そしてバブルガールは地下へと繋がる手前で襲いかかってきた組の連中を制圧し、ほかのメンバーは先へと急いだ。


道中はミミックという男に通路を妨害され、味方は散り散りにされ、負傷者も徐々に現れ始め、事態は難航した。
別行動になってしまった切島やファットガムの事を気が気出なかったが、他のヒーローの意思を無駄にしてはいけないと何度も自分に言い聞かせ、壊理の元へと足を動かした。


しかし、待ち構えていた現実は思った以上に最悪だったーーー


途中で他の敵の足止め役をかって出たヒーローを気にかけながらも前方を見つめ走りゆく中、個性が衝突し合う気配を感じた。
闇雲に個性を発動して壁を壊して突入すると、その先にいた治崎ごと勢いよく蹴りが入った。

足を止め現状を確認しようと当たりを見渡すと、ミリオのボロボロの姿が最初に目に入る。
そしてその隣には、座り込んで怯えている壊理の姿。

そこから数メートル離れた位置に、零が気を失って地面に倒れている姿を捉えた瞬間、息を飲んだ。

「「朧ッッ!?」」

それとほぼ同時刻に、後方からやってきた相澤とナイトアイの声が重なりその名を呼ぶ。
しかし、彼女の反応は一切ない。
両手足を鎖で拘束されていて、体の至る所に軽傷ではあるが傷を負っているのがわかる。
ピクリとも動かない彼女の様子から目が逸らせなくなり、酷く動揺して身を震わせた。

「くっ…緑谷!朧はあとだ!ルミリオンがここまで追い詰めた!このまま畳み掛けるぞっ!」

「はっ、はいっ!!」

何よりも彼女の元へ駆け寄りたいであろう相澤がそう指示を出すのであれば、自分だけ零の元へ駆け寄って安否の確認をとろうだのという考えは貫けない。

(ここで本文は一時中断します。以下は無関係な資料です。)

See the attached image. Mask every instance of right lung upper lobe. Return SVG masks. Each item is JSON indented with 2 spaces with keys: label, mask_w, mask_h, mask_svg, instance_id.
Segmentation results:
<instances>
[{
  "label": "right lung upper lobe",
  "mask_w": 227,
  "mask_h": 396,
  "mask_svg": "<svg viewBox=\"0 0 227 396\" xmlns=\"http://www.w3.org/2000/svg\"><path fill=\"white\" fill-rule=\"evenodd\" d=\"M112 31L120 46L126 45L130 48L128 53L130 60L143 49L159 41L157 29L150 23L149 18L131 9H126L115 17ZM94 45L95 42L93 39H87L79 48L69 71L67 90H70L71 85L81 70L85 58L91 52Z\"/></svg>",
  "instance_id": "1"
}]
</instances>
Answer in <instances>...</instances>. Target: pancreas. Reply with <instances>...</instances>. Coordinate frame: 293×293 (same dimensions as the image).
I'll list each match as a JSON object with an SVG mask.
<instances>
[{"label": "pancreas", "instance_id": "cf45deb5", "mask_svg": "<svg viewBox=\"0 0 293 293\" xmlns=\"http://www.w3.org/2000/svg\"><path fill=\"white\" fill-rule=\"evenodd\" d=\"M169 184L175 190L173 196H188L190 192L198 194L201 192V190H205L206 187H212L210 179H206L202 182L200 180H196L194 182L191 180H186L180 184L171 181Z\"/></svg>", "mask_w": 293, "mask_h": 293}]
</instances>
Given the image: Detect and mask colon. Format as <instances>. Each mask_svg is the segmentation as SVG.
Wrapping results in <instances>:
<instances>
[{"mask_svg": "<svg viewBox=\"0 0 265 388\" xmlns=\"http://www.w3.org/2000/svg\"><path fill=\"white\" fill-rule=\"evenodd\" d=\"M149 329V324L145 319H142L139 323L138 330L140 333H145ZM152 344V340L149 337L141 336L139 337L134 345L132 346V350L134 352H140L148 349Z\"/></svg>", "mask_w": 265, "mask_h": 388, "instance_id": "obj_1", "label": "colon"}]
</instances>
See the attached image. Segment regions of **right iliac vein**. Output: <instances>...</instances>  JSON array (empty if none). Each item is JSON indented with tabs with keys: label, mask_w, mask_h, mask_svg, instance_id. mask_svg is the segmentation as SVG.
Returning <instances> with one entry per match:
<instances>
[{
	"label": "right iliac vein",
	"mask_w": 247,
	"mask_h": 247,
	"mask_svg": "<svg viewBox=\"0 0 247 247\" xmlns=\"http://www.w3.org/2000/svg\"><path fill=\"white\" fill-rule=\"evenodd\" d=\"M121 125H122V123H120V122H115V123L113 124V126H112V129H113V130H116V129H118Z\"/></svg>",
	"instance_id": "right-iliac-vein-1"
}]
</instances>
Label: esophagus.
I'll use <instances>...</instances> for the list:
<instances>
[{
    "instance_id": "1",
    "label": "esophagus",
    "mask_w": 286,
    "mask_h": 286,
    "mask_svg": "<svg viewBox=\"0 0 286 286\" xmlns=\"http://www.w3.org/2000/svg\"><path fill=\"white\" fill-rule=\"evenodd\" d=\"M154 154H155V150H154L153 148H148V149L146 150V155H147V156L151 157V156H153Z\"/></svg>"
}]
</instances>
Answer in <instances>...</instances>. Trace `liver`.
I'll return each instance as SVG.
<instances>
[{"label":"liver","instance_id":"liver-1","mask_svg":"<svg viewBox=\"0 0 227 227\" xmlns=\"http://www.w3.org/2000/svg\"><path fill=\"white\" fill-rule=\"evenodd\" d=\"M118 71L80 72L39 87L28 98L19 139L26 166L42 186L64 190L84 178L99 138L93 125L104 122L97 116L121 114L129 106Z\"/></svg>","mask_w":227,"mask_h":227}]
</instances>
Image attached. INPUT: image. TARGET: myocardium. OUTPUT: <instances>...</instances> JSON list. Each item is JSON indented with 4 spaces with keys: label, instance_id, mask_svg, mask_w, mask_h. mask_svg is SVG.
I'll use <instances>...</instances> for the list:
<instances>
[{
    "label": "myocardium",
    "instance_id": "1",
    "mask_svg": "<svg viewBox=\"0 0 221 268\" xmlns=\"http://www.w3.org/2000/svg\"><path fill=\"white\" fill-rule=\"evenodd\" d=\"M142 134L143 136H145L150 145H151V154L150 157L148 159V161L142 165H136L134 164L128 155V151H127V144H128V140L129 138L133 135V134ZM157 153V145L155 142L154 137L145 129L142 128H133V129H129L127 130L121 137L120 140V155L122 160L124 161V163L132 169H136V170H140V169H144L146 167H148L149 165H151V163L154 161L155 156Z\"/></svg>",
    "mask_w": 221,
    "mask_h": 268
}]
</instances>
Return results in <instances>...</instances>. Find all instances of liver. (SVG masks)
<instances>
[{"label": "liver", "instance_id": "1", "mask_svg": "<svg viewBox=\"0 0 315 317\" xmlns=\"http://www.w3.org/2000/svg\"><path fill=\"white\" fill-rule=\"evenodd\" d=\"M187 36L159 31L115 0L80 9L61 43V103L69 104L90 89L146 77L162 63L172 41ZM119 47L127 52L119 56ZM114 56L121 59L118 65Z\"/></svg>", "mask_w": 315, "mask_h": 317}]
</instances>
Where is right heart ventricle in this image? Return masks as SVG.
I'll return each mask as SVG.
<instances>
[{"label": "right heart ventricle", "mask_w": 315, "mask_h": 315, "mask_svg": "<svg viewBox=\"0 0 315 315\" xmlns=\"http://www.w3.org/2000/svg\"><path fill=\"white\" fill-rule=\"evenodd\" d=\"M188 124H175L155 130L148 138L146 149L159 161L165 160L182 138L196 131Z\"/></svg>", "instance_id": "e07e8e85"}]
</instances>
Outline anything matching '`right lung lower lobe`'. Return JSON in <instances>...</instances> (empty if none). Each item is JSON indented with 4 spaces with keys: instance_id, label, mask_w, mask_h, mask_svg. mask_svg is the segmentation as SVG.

体の向きをかえ、その場から治崎へと一直線に駆けだした。
隣を走る相澤が奴の個性を消している今、たたみかけるしか無い。

そう判断し、急いで一気に総攻撃をしかける矢先。
突然、別の箇所から敵の攻撃が襲いかかった。
気づけば相澤に庇われ、彼が空中で交わしながらなんとか軽傷で済ませたが、そのせいで彼の個性の効果が切れてしまった。

瞬間、治崎の広範囲の攻撃が再び目の前に襲いかかった。

「……っ、!」

何とか紙一重で交わし、着地する。
その間に治崎は部下を分解して自分と融合し、更なる力を持って立ち上がった。
圧倒的な力の差に思わず顔をひきつらせ、息を飲んだ。

ーー状況を把握しろ!!

動揺しながらも自分にそう言い聞かせ、周囲を素早く確認する。
無数の棘のように成り果てた地面の中、壊理とミリオ、そして零の身体をギリギリで支えながら救助し、守ってくれたナイトアイの姿を見ては、少しばかり安堵した。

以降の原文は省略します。